Wolfgang Resch - Notes

Matching up homologous genes from different organisms with homologene

May 6, 2014

Homologene is an NCBI resource that constructs putative homology groups across species based on NCBI’s gene database. The resource can be queried interactively or through the eutils API. In addition, the data can be downloaded from the HomoloGene ftp site in a long form table with the following columns:

HID (HomoloGene group id)
Taxonomy ID
Gene ID
Gene Symbol
Protein gi
Protein accession

For example, here are the rows for the homologene group containing myc.
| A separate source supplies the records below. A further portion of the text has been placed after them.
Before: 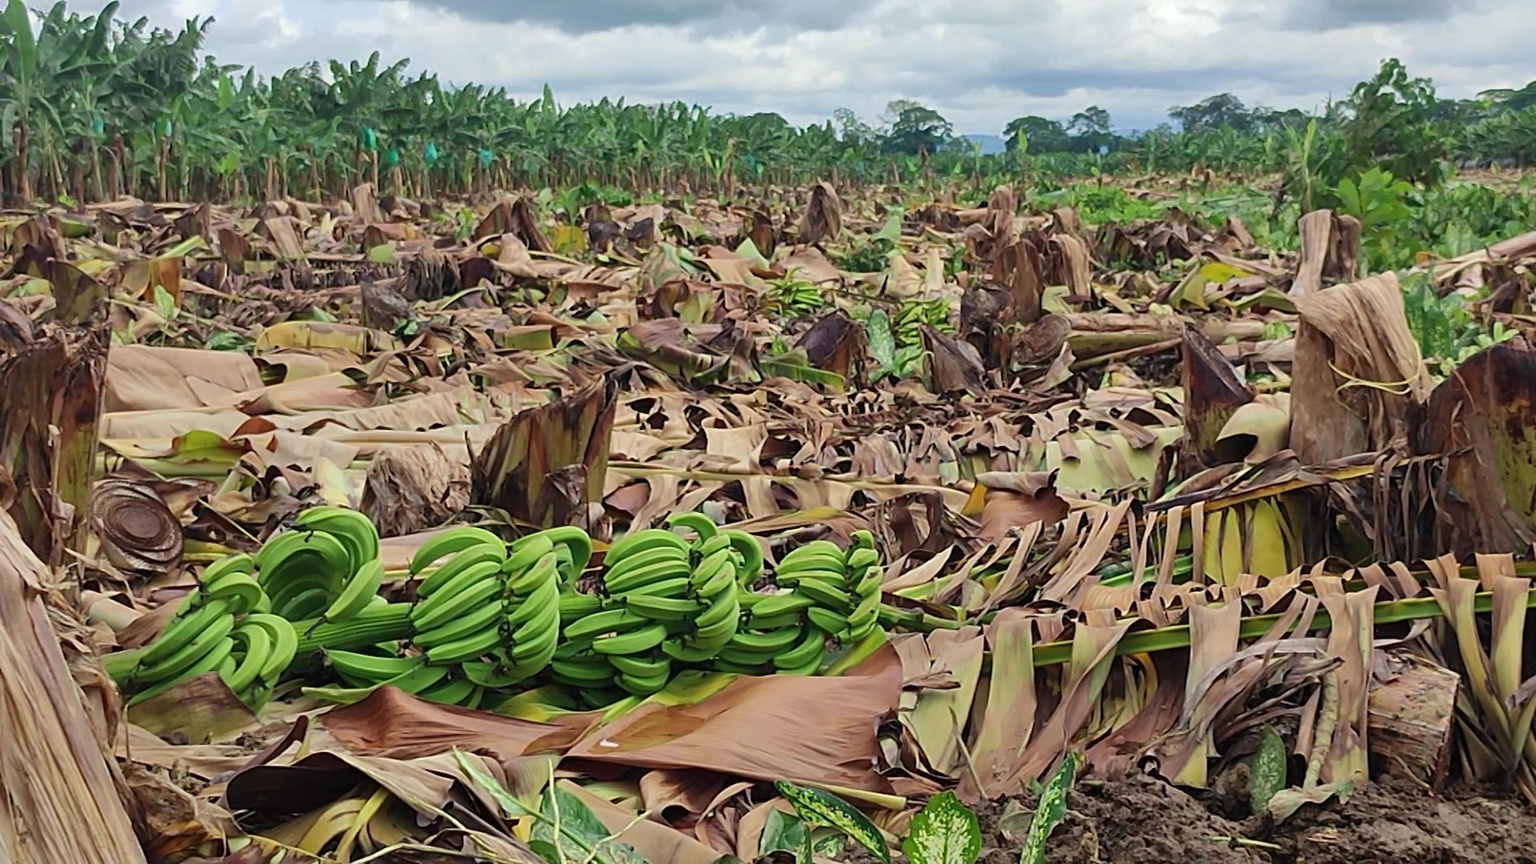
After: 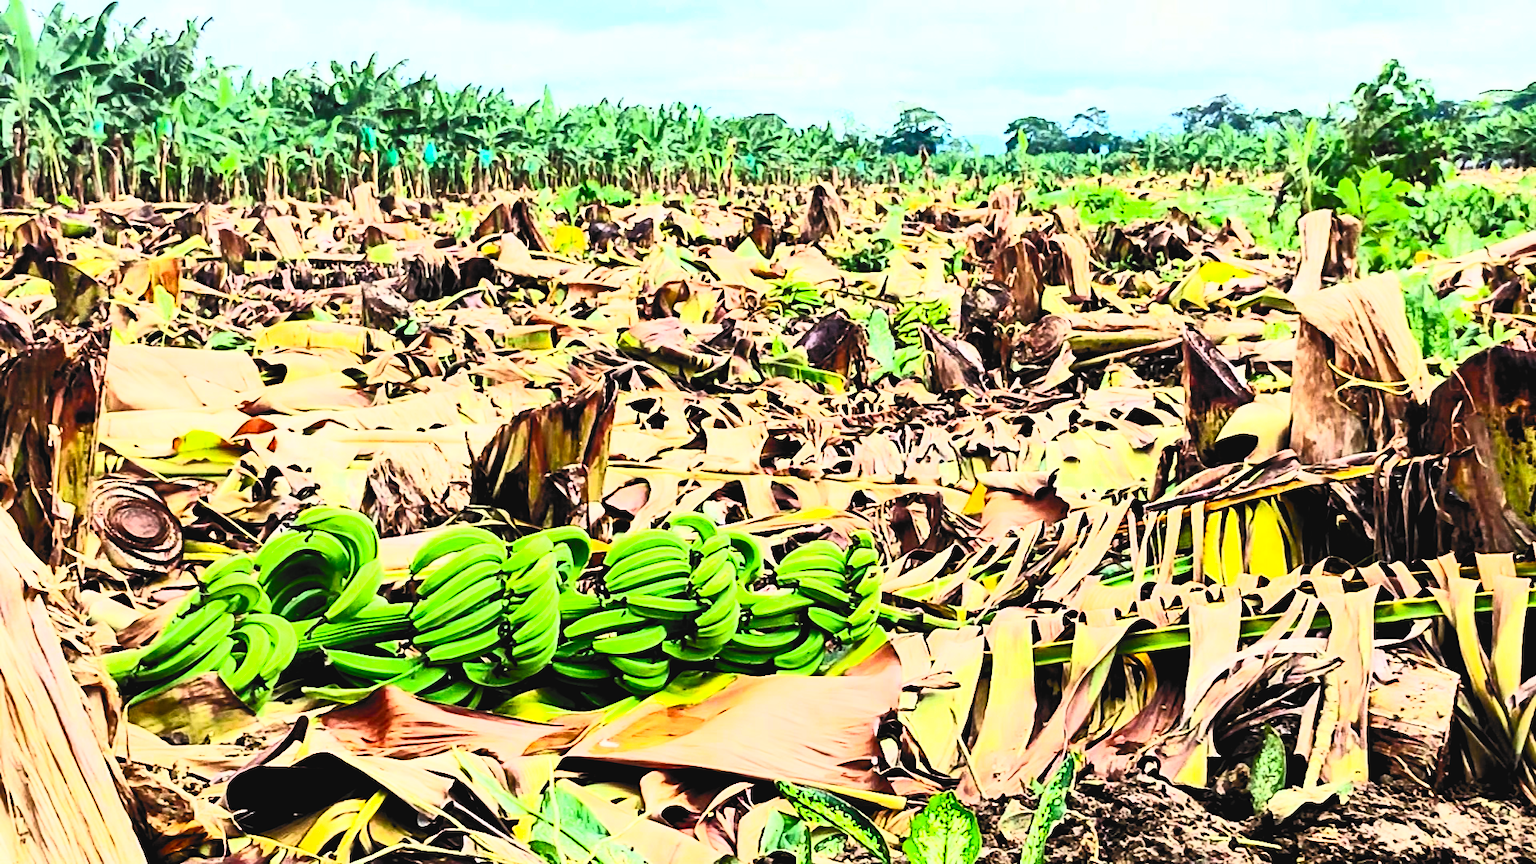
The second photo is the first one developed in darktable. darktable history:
tone curve: curves: ch0 [(0, 0) (0.003, 0.014) (0.011, 0.019) (0.025, 0.028) (0.044, 0.044) (0.069, 0.069) (0.1, 0.1) (0.136, 0.131) (0.177, 0.168) (0.224, 0.206) (0.277, 0.255) (0.335, 0.309) (0.399, 0.374) (0.468, 0.452) (0.543, 0.535) (0.623, 0.623) (0.709, 0.72) (0.801, 0.815) (0.898, 0.898) (1, 1)], color space Lab, independent channels, preserve colors none
filmic rgb: black relative exposure -3.18 EV, white relative exposure 7.01 EV, threshold 5.99 EV, hardness 1.47, contrast 1.343, enable highlight reconstruction true
contrast brightness saturation: contrast 0.995, brightness 0.994, saturation 0.983
exposure: black level correction 0.001, exposure 0.499 EV, compensate highlight preservation false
Highlighted rows are H. sapiens (taxid 9696) and M. musculus (taxid 10090):

hid taxid geneid gene symbol protein id protein accession
31092 9606 4609 MYC 71774083 NP_002458.2
31092 9598 464393 MYC 218563723 NP_001136266.1
31092 9544 694626 MYC 218847750 NP_001136345.1
31092 9615 403924 MYC 153070853 NP_001003246.2
31092 9913 511077 MYC 114050751 NP_001039539.1
31092 10090 17869 Myc 71834865 NP_034979.3
31092 10116 24577 Myc 71834866 NP_036735.2
31092 9031 420332 MYC 73661206 NP_001026123.1
31092 7955 30686 myca 153946419 NP_571487.2
31092 7955 393141 mycb 41055786 NP_956466.1

The following python script will create a table of all matches between human and mouse, including instances where there are 1-to-n mappings, rather than just 1-to-1 mappings

import sys
import collections
 
# taxids
MOUSE = 10090
HUMAN =  9606
 
def d():
    return {"h": [], "m": []}
table = collections.defaultdict(d)
 
for i, line in enumerate(open(sys.argv[1])):
    if i == 0:
        continue
    hid, taxid, geneid, symbol, _, _ = line.split("\t")
    taxid = int(taxid)
    if taxid == MOUSE:
        org = "m"
    elif taxid == HUMAN:
        org = "h"
    else:
        continue
    table[hid][org].append(geneid)
print >>sys.stderr, "read %i homologenes" % len(table)
 
print "hid\tmouse\thuman"
skipped = 0
for hid, hgene in table.items():
    # omit the human genes that don't have a mouse entry
    # and mouse genes that don't have a human entry
    if len(hgene["h"]) == 0 or len(hgene["m"]) == 0:
        skipped += 1
        continue
    for mouse in hgene["m"]:
        for human in hgene["h"]:
            print "%s\t%s\t%s" % (hid, mouse, human)
print >>sys.stderr, "skipped %i entries" % skipped

In the case of human to mouse, HomoloGene build 67 had 17461 mappings for 16784 homologous groups.